Question

write the x and y coordinate (in the second and third column, respectively) of dilation of quadrilateral ABCD with vertices A(1,1), B(2,2), C(4,1) and d(2,-1). Use a scale factor of 2

Answer 1

Answer:

The coordinates of the dillated vertices are $A'(x,y) = (2,2)$, $B'(x,y) = (4,4)$, $C'(x,y) = (8,2)$ and $D'(x,y) = (4,-2)$.

Step-by-step explanation:

From Linear Algebra, we define dilation by the following equation:

$P'(x,y) = O(x,y) + k\cdot [P(x,y)-O(x,y)]$ (1)

Where:

$O(x,y)$ - Center of dilation, dimensionless.

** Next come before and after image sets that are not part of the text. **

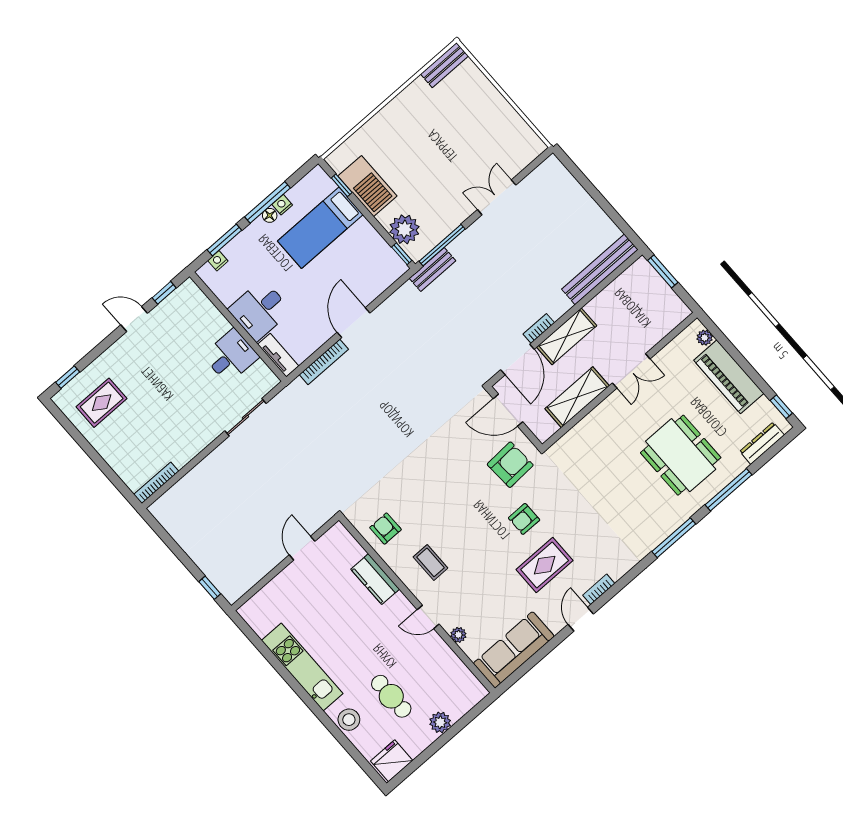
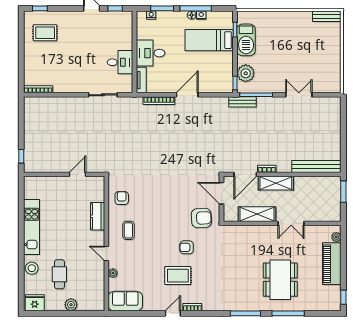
dresser: (762, 443) -> (321, 306), removed
sofa: (514, 650) -> (125, 301), width x0.73

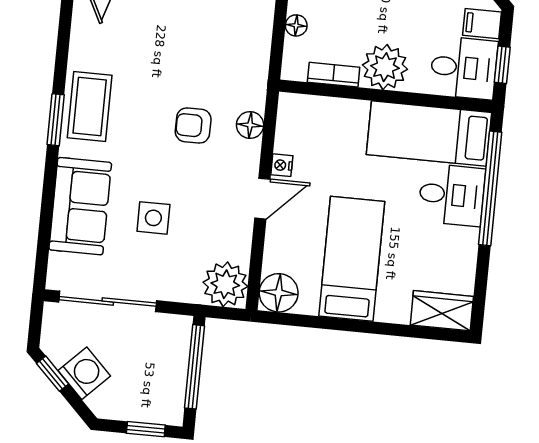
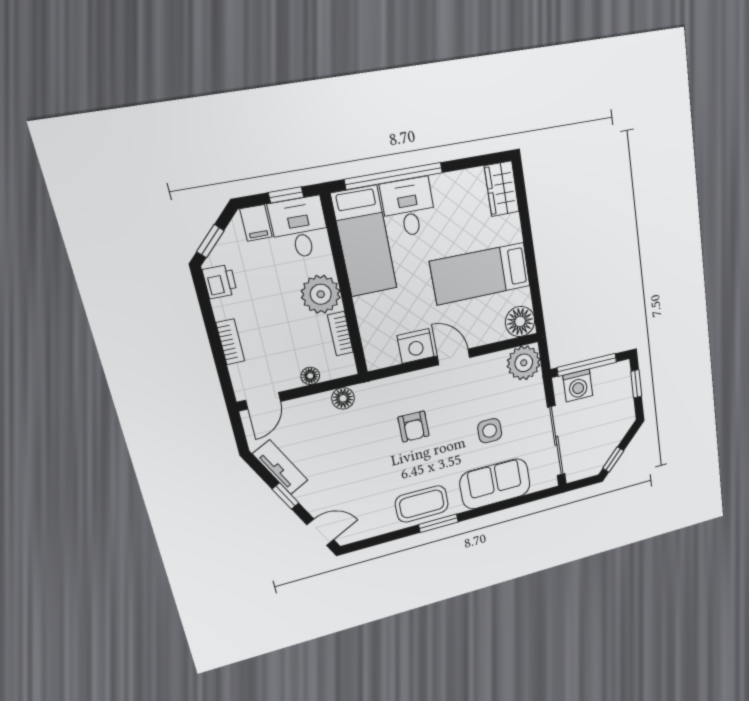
floor lamp: (250, 125) -> (343, 398), moved
nightstand: (282, 165) -> (416, 346), width x1.89, depth x1.79
washing machine: (84, 373) -> (578, 386), moved, turned -135

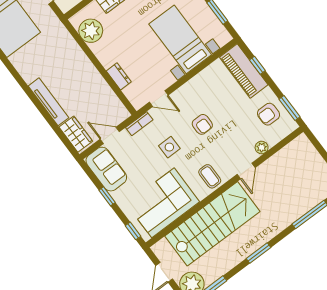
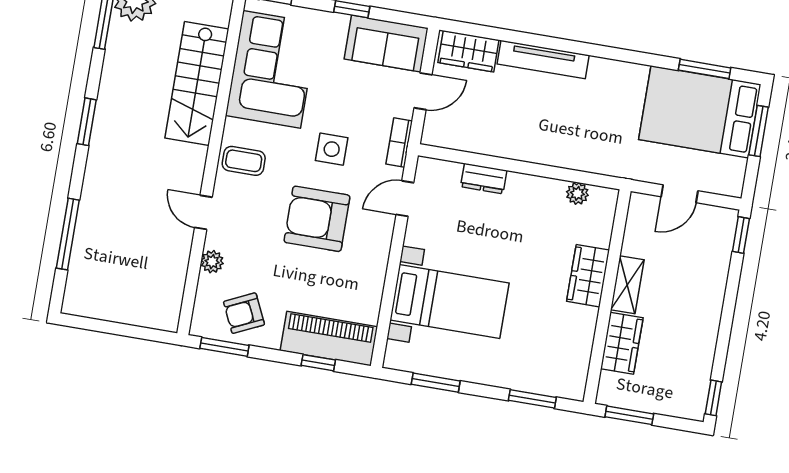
plant: (91, 31) -> (577, 193), width x0.53, depth x0.53
armchair: (269, 114) -> (244, 313), turned -115
armchair: (202, 124) -> (317, 219), width x1.88, depth x1.88
stairs: (212, 224) -> (197, 83), width x0.73, depth x0.66

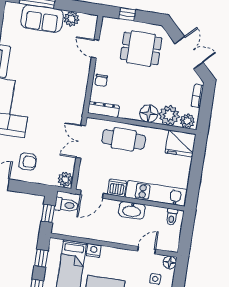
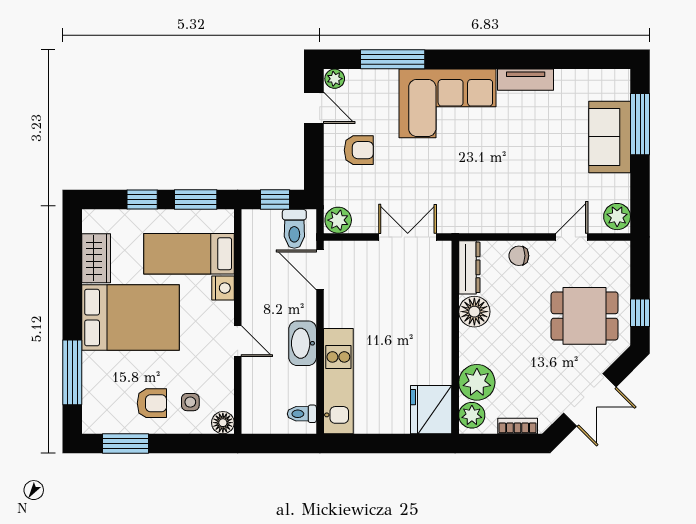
window: (127, 14) -> (640, 313), moved
plant: (72, 19) -> (617, 217), moved
dining table: (141, 48) -> (585, 316), turned 90
floor lamp: (149, 113) -> (474, 312), moved
cafe table: (124, 139) -> (423, 310), removed
armchair: (28, 162) -> (359, 150), turned -90
dishwasher: (117, 188) -> (337, 312), removed
door: (146, 250) -> (238, 341), moved
window: (41, 258) -> (196, 199), width x1.50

$P(x,y)$ - Original point, dimensionless.

$k$ - Scale factor, dimensionless.

$P'(x,y)$ - Dilated point, dimensionless.

If we know that $O(x,y) = (0, 0)$, $k = 2$, $A(x,y) = (1,1)$, $B(x,y) = (2,2)$, $C(x,y) = (4,1)$ and $D(x,y) = (2,-1)$, then the dilated points are, respectively:

Point A

$A'(x,y) = O(x,y) + k\cdot [A(x,y)-O(x,y)]$ (2)

$A'(x,y) = (0,0) + 2\cdot [(1,1)-(0,0)]$

$A'(x,y) = (2,2)$

Point B

$B'(x,y) = O(x,y) + k\cdot [B(x,y)-O(x,y)]$ (3)

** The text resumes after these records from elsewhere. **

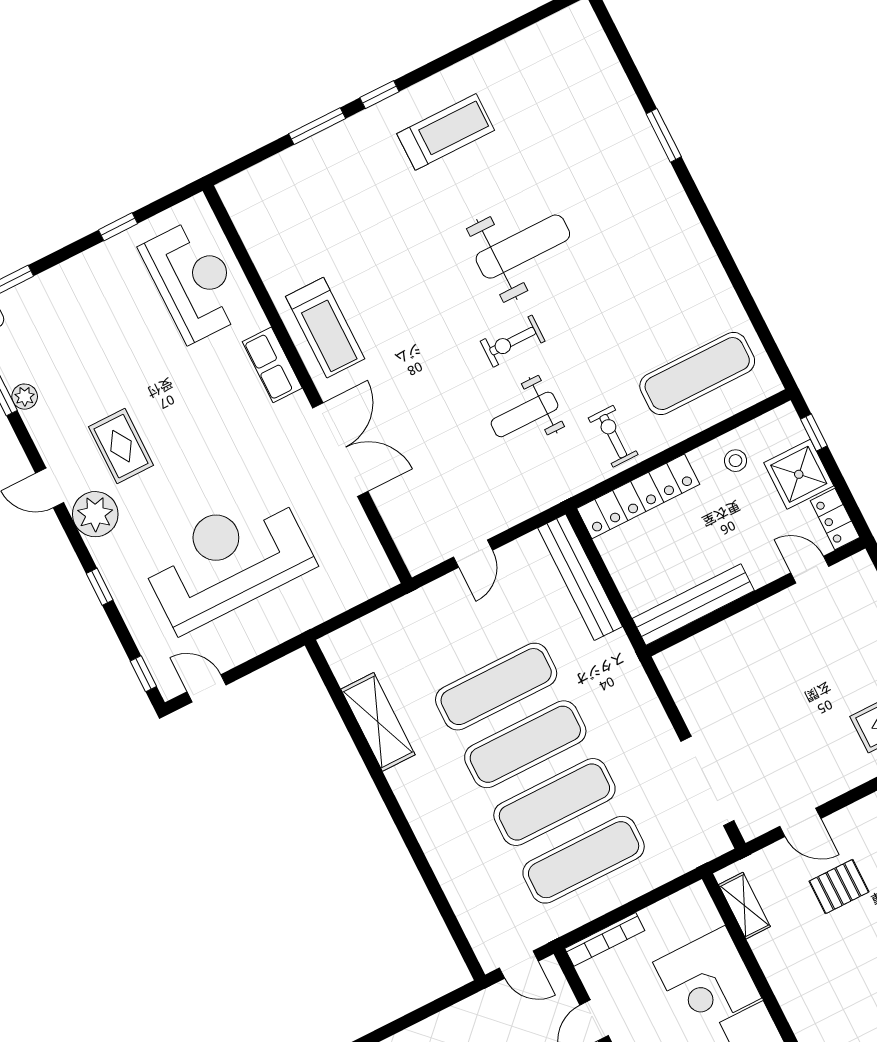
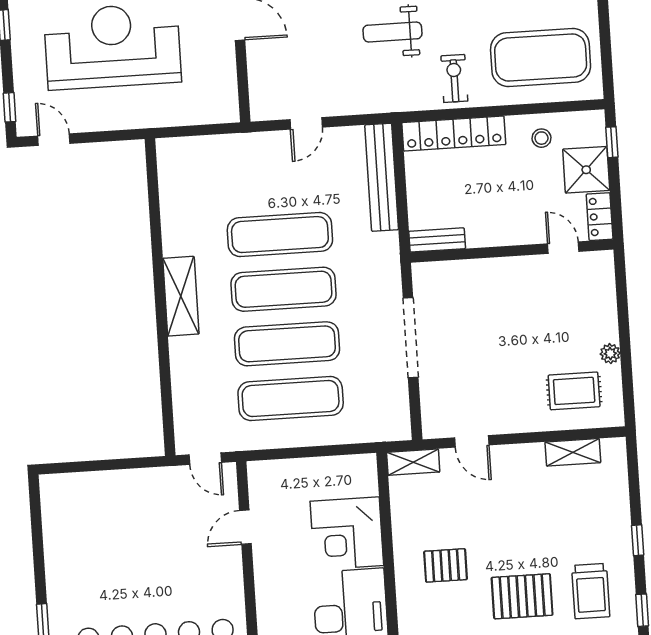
exercise mat: (697, 374) -> (541, 58), width x1.47
bench: (693, 605) -> (437, 240), width x0.54, depth x0.82
shelving: (378, 722) -> (181, 296), moved
doorway: (707, 781) -> (411, 338), moved
pallet: (839, 887) -> (446, 565), moved
shelving: (744, 906) -> (413, 462), moved, turned 90
bookcase: (605, 939) -> (281, 468), removed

$B'(x,y) = (0,0) + 2\cdot [(2,2)-(0,0)]$

$B'(x,y) = (4,4)$

Point C

$C'(x,y) = O(x,y) + k\cdot [C(x,y)-O(x,y)]$

$C'(x,y) = (0,0) + 2\cdot [(4,1)-(0,0)]$

$C'(x,y) = (8,2)$

Point D

$D'(x,y) = O(x,y) + k\cdot [D(x,y)-O(x,y)]$

$D'(x,y) = (0,0) + 2\cdot [(2,-1)-(0,0)]$

$D'(x,y) = (4,-2)$

The coordinates of the dillated vertices are $A'(x,y) = (2,2)$, $B'(x,y) = (4,4)$, $C'(x,y) = (8,2)$ and $D'(x,y) = (4,-2)$.